Top of Text
The NFL believes that the lingering positive results (tight end Mark Andrews and linebacker Matthew Judon tested positive on Saturday) represent the tail end of the transmissions. The recent positives were expected, based on the results of the league’s aggressive contact-tracing procedures.

With the Ravens facility shut down since in-person meetings and most of a walk-through practice on Tuesday, the incubation period for anyone who may have caught the virus in the building is closing. At some point, any additional positives are the result not of the outbreak but community spread.

The NFL remains willing to assume the risk of players shedding virus at practices and games before testing positive, for exposures happening in the community. The league is willing to assume that risk because it has no choice, given the delay between sample collection and the generation of test results.

A donut hole always will exist on game days. (For the first several weeks of the season, the league wasn’t testing players on game day.) That donut hole keeps getting larger and larger as the infection rate in the various communities where NFL teams do business keeps going higher and higher.

The Baltimore outbreak reportedly started with a strength and conditioning coach who didn’t report symptoms and didn’t consistently wear a mask. Still, the strength and conditioning coach whom the Ravens refuse to name got it somewhere.

Everyone who gets it gets it somewhere. All players and coaches need to do a better job of complying with the league’s protocols in order to keep it from spreading when they have it, and some inevitably will. As we’ve seen all season long, they don’t consistently comply. If that doesn’t change soon, games will be lost, players won’t be paid, and a 16-team playoff tree eventually will be populated with teams that played different numbers of games.

The easiest solution, of course, would be to put all teams in a home-market bubble immediately. For reasons that reasonably trace to collective bargaining, the league hasn’t asked — and the union hasn’t offered.

Hopefully, both sides will have a simultaneous epiphany before games are lost and the integrity of the season has been undermined. Then again, the integrity season already has been undermined by procedures that preemptively knock out players based on potential exposure while compelling teams to go forward, with the latest and most prominent example being the Broncos using a practice-squad receiver as their starting quarterback against one of the best defenses in the league.
Bottom of Text
What this task involves:
Please duplicate the passage from the text on the Ravens outbreak word for word, starting at "The easiest solution, of" and ending at "in the league.". Rely only on the text about the Ravens outbreak and the NFL's COVID protocols.
Top of Excerpted records
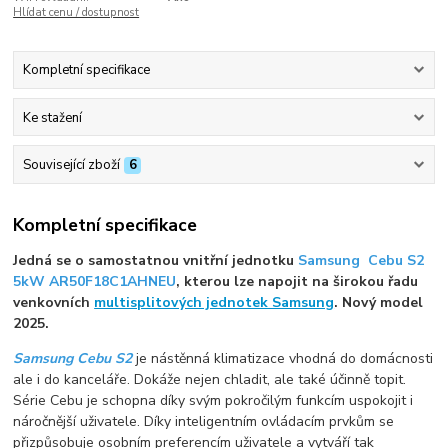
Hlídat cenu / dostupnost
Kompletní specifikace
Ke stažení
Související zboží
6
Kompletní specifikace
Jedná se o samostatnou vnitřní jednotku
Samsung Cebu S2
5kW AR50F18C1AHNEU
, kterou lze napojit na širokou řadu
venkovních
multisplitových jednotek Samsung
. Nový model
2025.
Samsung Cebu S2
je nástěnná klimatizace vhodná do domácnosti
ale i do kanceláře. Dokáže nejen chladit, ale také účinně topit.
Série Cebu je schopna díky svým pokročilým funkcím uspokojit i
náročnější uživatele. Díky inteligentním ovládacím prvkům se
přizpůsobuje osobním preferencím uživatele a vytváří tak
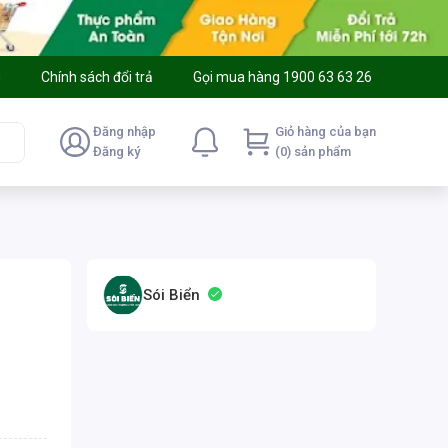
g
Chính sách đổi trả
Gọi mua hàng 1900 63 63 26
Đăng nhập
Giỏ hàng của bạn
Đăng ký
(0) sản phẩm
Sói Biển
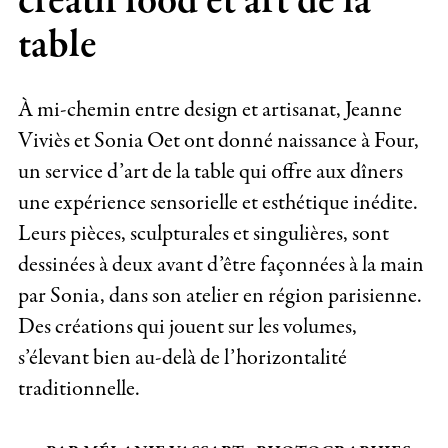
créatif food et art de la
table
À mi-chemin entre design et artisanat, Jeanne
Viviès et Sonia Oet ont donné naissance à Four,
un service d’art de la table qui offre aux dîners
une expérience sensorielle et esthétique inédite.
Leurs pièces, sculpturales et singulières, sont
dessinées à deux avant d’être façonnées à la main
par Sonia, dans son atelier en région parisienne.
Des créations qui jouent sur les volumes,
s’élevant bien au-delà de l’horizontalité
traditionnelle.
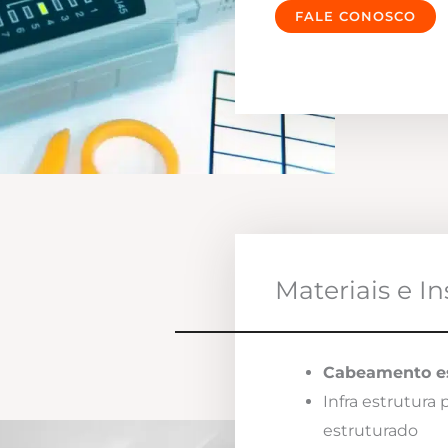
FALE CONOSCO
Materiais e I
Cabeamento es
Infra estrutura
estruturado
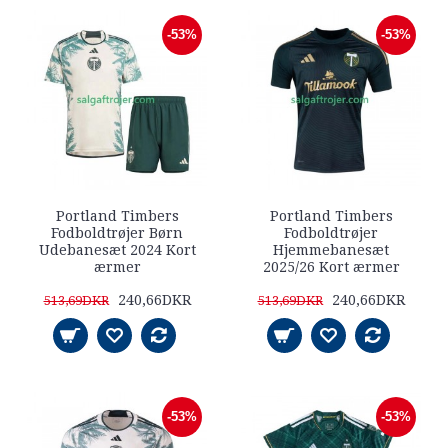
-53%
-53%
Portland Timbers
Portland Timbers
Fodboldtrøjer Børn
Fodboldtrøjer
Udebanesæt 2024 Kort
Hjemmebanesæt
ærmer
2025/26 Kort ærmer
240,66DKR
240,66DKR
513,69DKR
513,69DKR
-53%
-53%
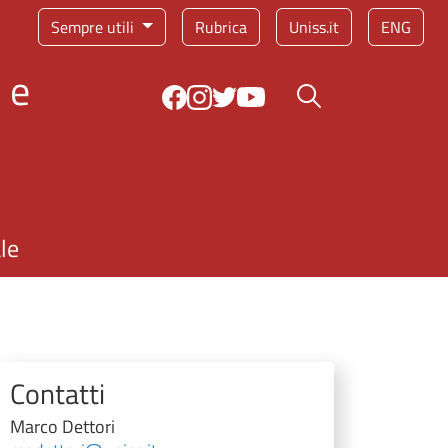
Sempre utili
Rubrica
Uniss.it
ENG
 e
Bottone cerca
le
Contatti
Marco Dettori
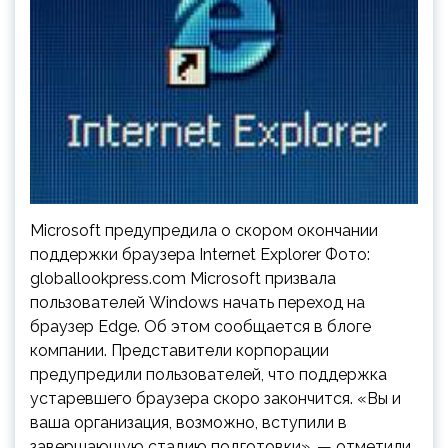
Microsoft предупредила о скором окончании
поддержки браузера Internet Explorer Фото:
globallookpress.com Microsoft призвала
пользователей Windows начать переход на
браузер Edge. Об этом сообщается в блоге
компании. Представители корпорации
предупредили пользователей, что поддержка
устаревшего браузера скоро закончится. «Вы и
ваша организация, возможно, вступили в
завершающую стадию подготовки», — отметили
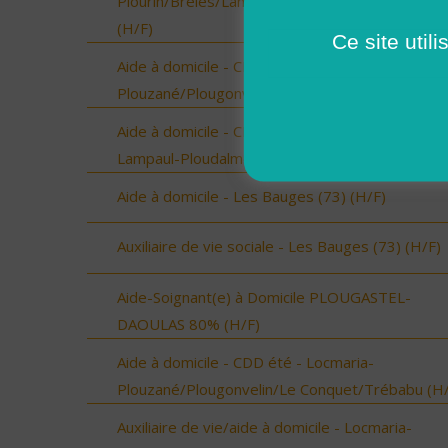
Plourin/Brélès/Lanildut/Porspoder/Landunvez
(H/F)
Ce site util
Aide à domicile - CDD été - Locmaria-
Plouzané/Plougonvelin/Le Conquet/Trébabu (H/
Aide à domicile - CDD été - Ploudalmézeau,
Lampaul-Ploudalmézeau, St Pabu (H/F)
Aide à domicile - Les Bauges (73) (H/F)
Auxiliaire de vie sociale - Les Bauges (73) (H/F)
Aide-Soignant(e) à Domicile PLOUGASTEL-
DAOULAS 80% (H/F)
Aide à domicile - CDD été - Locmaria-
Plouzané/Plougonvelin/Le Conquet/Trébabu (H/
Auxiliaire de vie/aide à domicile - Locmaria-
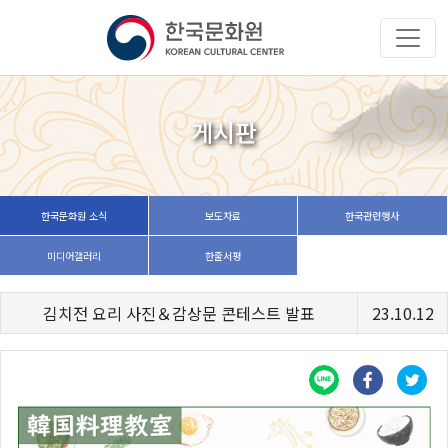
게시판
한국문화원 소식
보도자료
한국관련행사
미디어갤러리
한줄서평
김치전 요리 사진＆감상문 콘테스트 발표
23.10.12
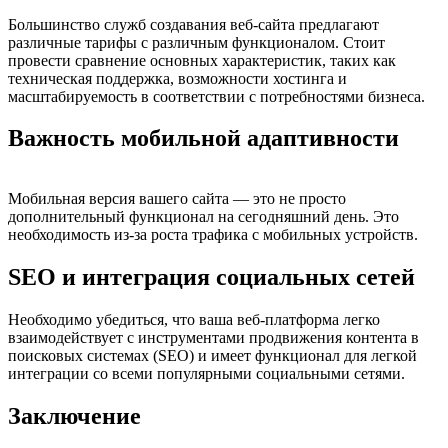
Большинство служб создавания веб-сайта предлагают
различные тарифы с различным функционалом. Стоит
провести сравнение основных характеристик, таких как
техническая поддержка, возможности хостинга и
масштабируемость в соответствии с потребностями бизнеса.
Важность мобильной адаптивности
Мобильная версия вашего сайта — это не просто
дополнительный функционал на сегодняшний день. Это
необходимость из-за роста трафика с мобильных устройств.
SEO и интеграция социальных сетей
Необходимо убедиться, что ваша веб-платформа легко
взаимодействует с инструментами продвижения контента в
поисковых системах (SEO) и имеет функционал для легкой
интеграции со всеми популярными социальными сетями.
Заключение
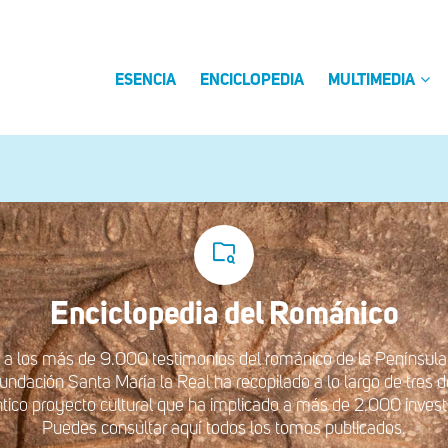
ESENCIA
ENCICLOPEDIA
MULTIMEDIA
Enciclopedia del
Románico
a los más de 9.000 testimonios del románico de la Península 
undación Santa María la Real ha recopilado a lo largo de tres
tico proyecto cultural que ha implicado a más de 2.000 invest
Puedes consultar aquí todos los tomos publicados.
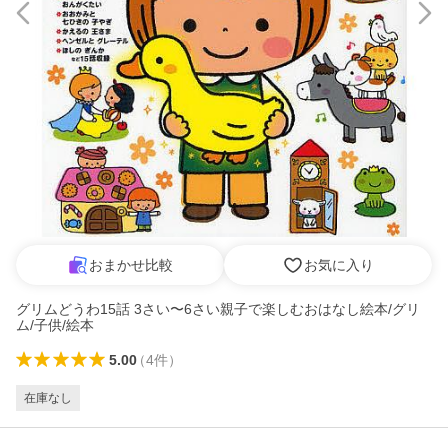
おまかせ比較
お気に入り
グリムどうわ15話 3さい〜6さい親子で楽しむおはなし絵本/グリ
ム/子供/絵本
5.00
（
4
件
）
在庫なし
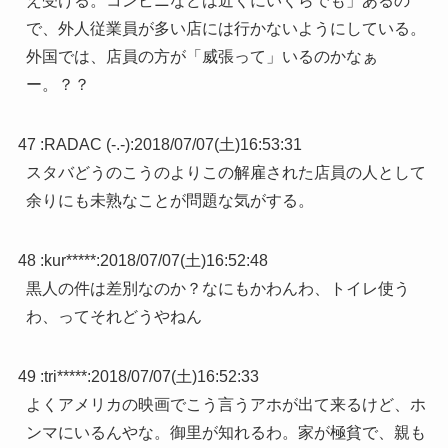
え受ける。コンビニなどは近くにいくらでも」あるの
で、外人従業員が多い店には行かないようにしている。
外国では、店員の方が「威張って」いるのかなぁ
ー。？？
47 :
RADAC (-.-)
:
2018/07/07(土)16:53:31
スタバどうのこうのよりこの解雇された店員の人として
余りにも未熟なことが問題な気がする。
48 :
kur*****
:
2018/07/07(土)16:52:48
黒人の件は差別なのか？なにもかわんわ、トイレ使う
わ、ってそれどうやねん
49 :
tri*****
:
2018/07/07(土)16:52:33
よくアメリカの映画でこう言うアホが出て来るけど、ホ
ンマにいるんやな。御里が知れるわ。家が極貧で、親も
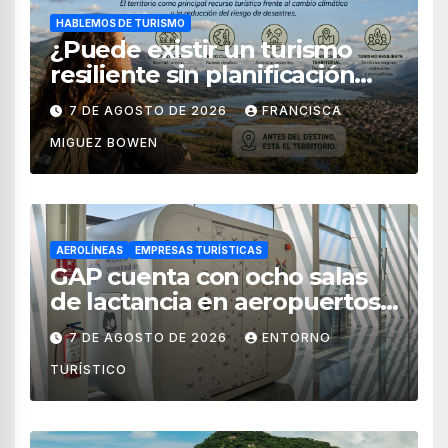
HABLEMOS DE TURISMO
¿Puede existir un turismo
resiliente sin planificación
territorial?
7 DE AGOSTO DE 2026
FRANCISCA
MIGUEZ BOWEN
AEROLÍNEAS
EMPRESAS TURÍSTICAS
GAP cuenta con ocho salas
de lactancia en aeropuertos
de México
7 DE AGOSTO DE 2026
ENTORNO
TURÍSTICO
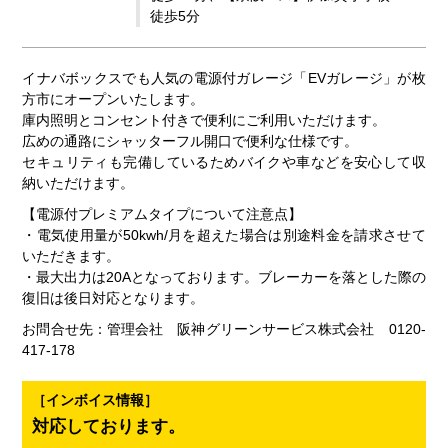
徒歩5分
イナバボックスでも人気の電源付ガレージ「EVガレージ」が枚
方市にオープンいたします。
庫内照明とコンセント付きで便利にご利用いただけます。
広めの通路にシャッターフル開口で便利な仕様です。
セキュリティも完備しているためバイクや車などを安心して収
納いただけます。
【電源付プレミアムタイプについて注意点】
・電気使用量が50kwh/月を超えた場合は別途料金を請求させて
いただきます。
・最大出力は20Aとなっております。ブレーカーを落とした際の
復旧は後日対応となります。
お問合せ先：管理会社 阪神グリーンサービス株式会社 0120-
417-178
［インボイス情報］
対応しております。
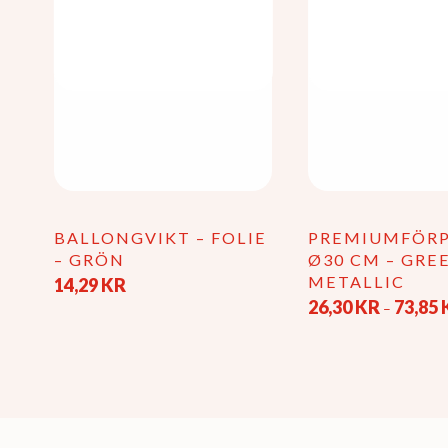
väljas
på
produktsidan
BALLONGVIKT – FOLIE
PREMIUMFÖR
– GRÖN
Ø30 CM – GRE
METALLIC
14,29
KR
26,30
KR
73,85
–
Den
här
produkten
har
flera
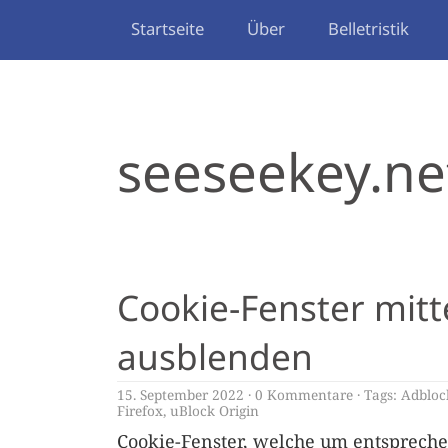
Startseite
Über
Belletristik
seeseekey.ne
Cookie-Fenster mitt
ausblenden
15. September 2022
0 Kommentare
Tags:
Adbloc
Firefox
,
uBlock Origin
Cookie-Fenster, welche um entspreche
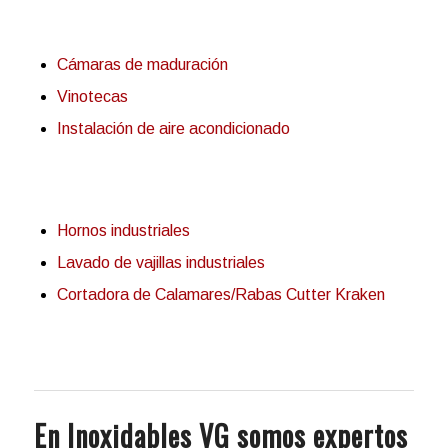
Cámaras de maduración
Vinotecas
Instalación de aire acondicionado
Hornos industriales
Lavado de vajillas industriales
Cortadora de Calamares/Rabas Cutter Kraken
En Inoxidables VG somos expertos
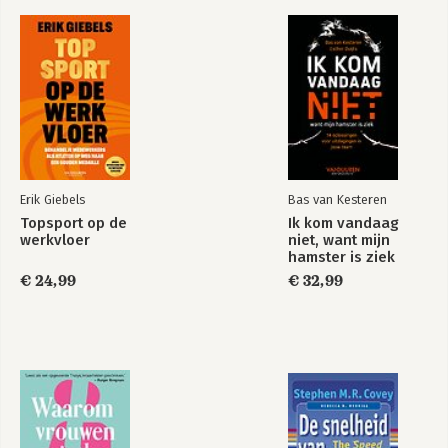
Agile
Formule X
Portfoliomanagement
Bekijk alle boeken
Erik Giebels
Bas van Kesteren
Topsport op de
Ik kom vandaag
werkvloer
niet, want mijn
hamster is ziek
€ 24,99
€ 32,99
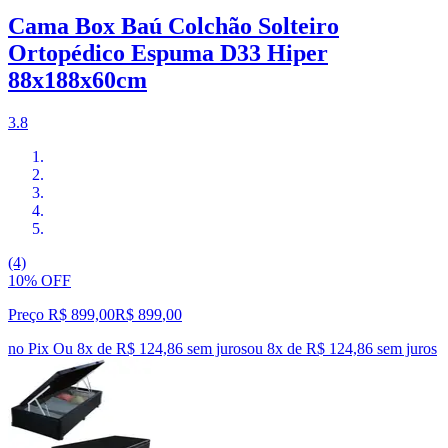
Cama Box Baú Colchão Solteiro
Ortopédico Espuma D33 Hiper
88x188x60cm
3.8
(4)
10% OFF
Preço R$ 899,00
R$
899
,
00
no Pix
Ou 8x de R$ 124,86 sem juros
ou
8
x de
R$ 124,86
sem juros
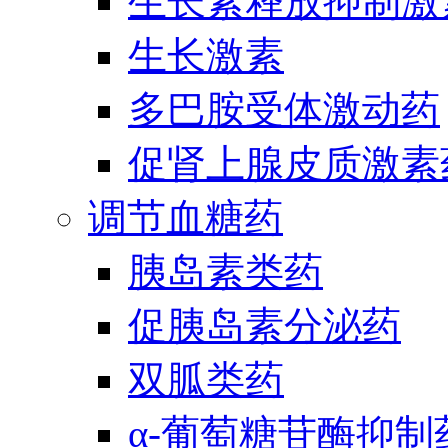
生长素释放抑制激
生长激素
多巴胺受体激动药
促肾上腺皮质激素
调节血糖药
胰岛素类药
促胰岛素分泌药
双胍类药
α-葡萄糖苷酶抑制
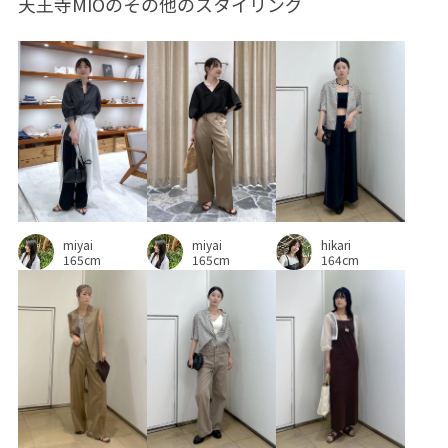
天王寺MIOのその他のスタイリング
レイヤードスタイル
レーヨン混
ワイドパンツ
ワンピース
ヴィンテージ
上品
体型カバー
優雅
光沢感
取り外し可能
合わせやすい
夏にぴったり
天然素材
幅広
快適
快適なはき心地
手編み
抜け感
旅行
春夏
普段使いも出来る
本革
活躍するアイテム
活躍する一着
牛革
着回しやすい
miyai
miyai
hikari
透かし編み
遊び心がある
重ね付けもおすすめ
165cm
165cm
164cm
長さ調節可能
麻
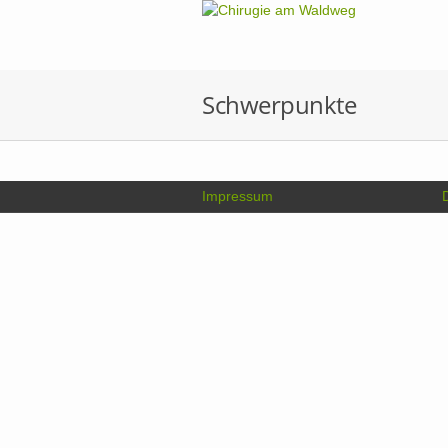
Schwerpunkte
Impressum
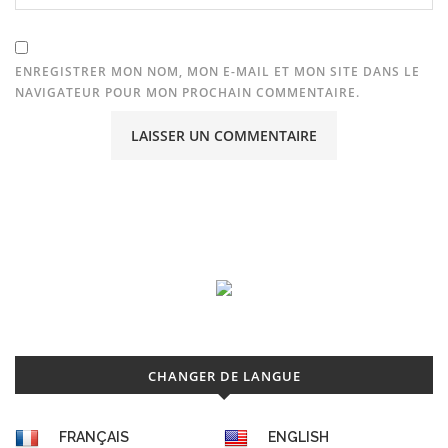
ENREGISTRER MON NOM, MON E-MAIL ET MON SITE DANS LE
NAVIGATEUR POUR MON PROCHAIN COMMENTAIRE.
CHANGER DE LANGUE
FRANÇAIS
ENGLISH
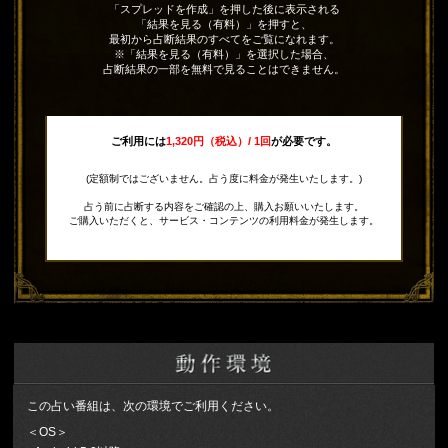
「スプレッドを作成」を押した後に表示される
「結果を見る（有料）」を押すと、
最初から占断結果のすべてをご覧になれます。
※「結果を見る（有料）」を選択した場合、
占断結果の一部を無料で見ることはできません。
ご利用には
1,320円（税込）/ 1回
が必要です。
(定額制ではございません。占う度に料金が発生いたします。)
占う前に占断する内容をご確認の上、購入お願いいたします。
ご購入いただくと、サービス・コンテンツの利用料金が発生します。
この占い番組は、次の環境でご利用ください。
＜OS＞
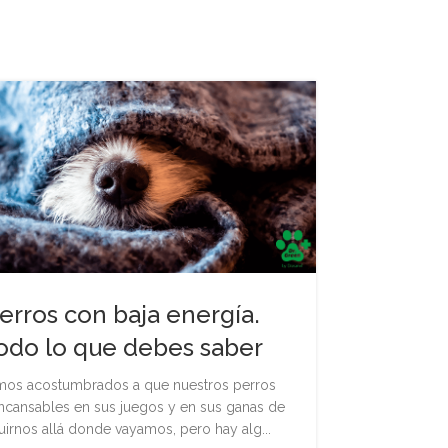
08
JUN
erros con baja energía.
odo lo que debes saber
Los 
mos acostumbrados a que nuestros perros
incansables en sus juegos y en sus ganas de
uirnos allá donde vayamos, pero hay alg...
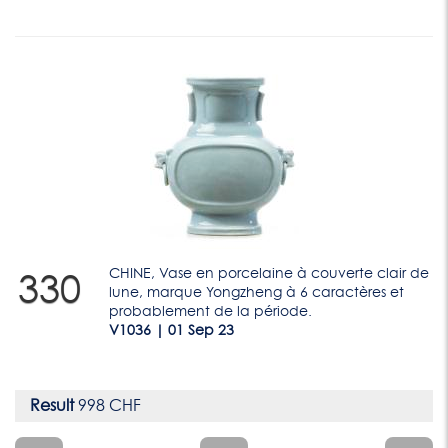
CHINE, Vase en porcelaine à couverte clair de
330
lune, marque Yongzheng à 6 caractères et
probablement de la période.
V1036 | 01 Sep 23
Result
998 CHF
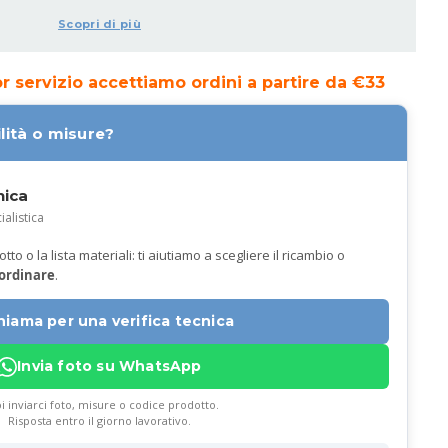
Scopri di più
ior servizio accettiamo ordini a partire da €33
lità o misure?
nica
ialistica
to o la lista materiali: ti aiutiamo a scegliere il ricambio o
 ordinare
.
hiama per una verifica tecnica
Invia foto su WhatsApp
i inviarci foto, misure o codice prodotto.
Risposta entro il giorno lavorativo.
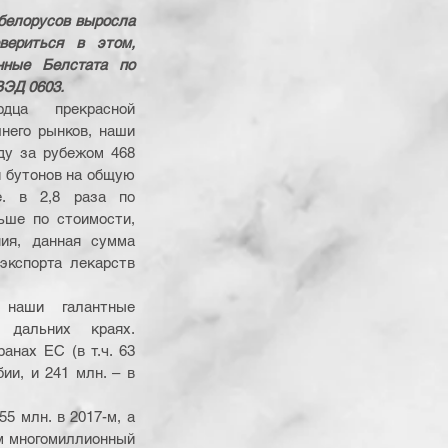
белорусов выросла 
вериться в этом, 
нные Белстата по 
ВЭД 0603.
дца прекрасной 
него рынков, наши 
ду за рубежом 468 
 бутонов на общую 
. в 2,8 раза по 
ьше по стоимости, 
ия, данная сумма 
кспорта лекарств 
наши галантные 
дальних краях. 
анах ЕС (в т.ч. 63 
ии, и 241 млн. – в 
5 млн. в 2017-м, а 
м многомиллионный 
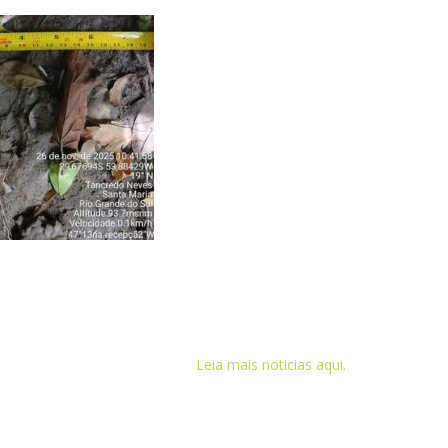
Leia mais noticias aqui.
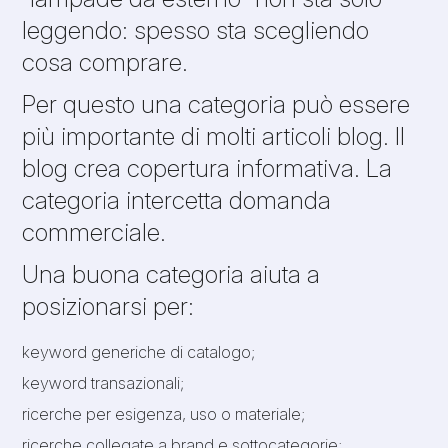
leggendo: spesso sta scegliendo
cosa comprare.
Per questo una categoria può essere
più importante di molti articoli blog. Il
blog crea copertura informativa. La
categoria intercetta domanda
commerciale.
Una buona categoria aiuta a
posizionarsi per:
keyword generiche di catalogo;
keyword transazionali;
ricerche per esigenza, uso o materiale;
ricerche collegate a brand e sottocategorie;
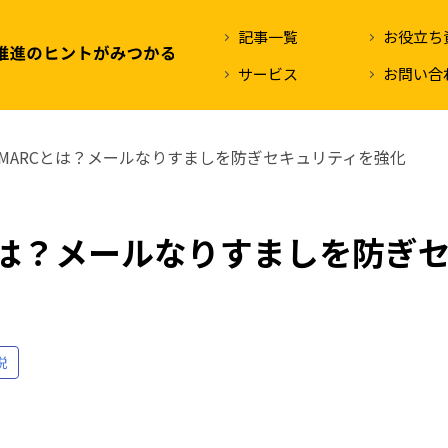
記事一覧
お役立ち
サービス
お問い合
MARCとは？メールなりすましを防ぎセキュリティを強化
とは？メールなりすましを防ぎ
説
Bottom of Excerpted records
Result below:
The easiest solution, of course, would be to put all teams in a home-market bubble immediately. For reasons that reasonably trace to collective bargaining, the league hasn’t asked — and the union hasn’t offered.

Hopefully, both sides will have a simultaneous epiphany before games are lost and the integrity of the season has been undermined. Then again, the integrity season already has been undermined by procedures that preemptively knock out players based on potential exposure while compelling teams to go forward, with the latest and most prominent example being the Broncos using a practice-squad receiver as their starting quarterback against one of the best defenses in the league.